Is there anything I can do about a large number of "undefined" reads?

I am running Qiime2 2019.7 in a Conda environment. I am working with data which I got back demultiplexed from an Illumina miseq 2x300 kit.

My dataset is comprised of 279 samples + 1 sample that is “undefined” which I believe consists of all the reads which Illumina couldn’t properly demultiplex. I have two undefined fastq’s (F and R), so I know this is an issue from the actual Illumina software, but I thought that someone here might be able to direct me to some useful information. In particular I am wondering the following.

  1. What causes a read to be undefined? Is this an issue with the barcode getting messed up during the demultiplexing process?

  2. Is there any way to salvage even some of these reads? I’m including my demux.qzv and my table.qzv to show just how many reads are showing up as undefined. It is my single biggest sample, which is a little depressing.

Again, I realize that half of this issue is outside of QIIME2, but if anyone has any information I would be extremely appreciative!

Illumina-demux.qzv (313.4 KB)

table.qzv (1003.4 KB)


Hi @bpscherer,

The best way to get these answers is to directly contact your sequencing lab. I could name a few things below but this isn’t exhaustive by any means:

  1. A few (certainly not all) scenarios where you might get undefined reads: a) barcode hopping, b) incorrect basecalling on the index fails to map to any sample, c) low quality scores at the barcodes leading to them being discarded, d) contamination/flowcell leakage, e) corrupted data files during processing/transfer

  2. Salvaging is not really possible…if you had self-correcting barcodes and for some reason the demultiplexing process didn’t account for this, you maybe able to re-run with the correction.

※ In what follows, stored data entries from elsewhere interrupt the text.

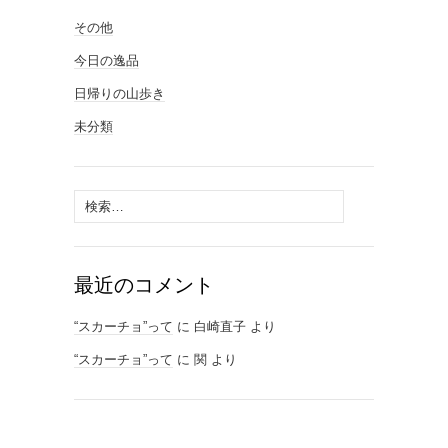
その他
今日の逸品
日帰りの山歩き
未分類
検
索:
最近のコメント
“スカーチョ”って
に
白崎直子
より
“スカーチョ”って
に
関
より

I doubt this is the case, I’m sure the sequencing folks would have done this for you already. Perhaps increasing error tolerance on the index assignment could rescue some, but again you need to be really careful because that could lead to mis-assigning reads to wrong samples. Again, I think this is something the sequencing facility would have taken into account themselves.

Best bet is to talk to your facility and see if there’s anything they recommend on their end.